As “33 Place Brugmann” opens in August 1939, the residents of this eponymously named apartment building in Brussels sense the coming storm. With the Great War concluded only twenty years earlier, Germany is once again ascendant and militarized. More than invasion, which seems inevitable, the Belgians, especially those who are Jewish, fear occupation.
The tenants are a diverse group, among them: an architect and his precocious teenage daughter, Charlotte (who is chief among the characters); an art dealer who is Jewish; a retired army officer; a Russian refugee; and the building supervisor, who favors the Nazis.
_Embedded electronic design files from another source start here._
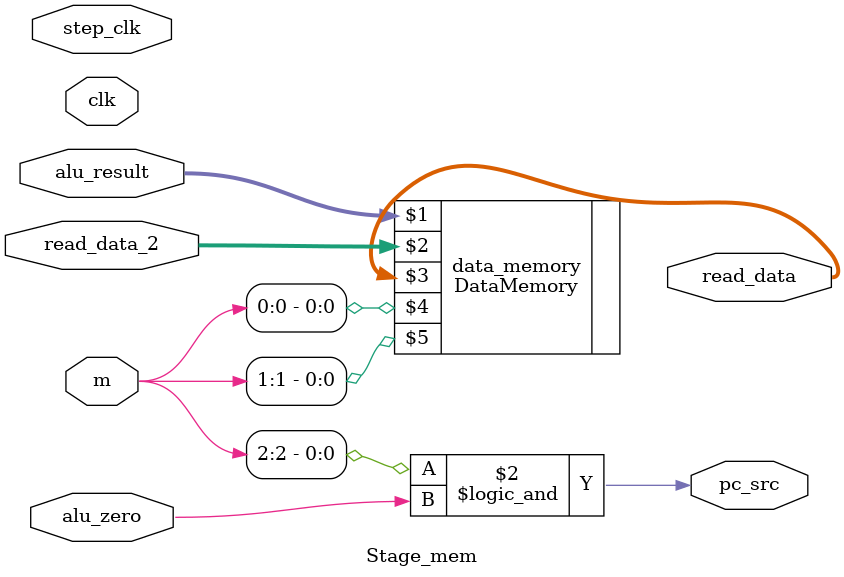
<source format=v>
`include "mux.v"
`include "register.v"

module Stage_mem(clk, step_clk, alu_zero, alu_result, read_data_2, m, read_data, pc_src);
    input clk, step_clk;
    input alu_zero;
    input [31:0] alu_result, read_data_2;
    input [2:0] m;

    output [31:0] read_data;
    output reg pc_src;

    DataMemory data_memory(alu_result, read_data_2, read_data, m[0], m[1]);

    always @(m[2], alu_zero) begin
        pc_src <= m[2] && alu_zero;
    end

endmodule
</source>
As the Germans approach, the art dealer and his family flee to Scotland (but do not escape the reach of the war), while the others confront the daily indignities of life under the eyes of the Gestapo.
The beauty of Austen’s storytelling is that is doesn’t descend into tropes. It is multi-dimensional. While, yes, anxiety and paranoia are endemic within 33 Place Brugmann, there are also celebration of small victories, recognition of the restorative power of art, and presence of the persistent, simmering belief – growing as the years pass – that survival is possible.
“33 Place Brugmann” made me think of Anthony Doerr’s “All the Light We Cannot See” (2017), the story of another father-daughter family caught in the same war. In comparison, Doerr’s book is richer and more complex, but that is not to take anything away from “33 Place Brugmann,” which is equally human and equally effective at capturing the long violence of war.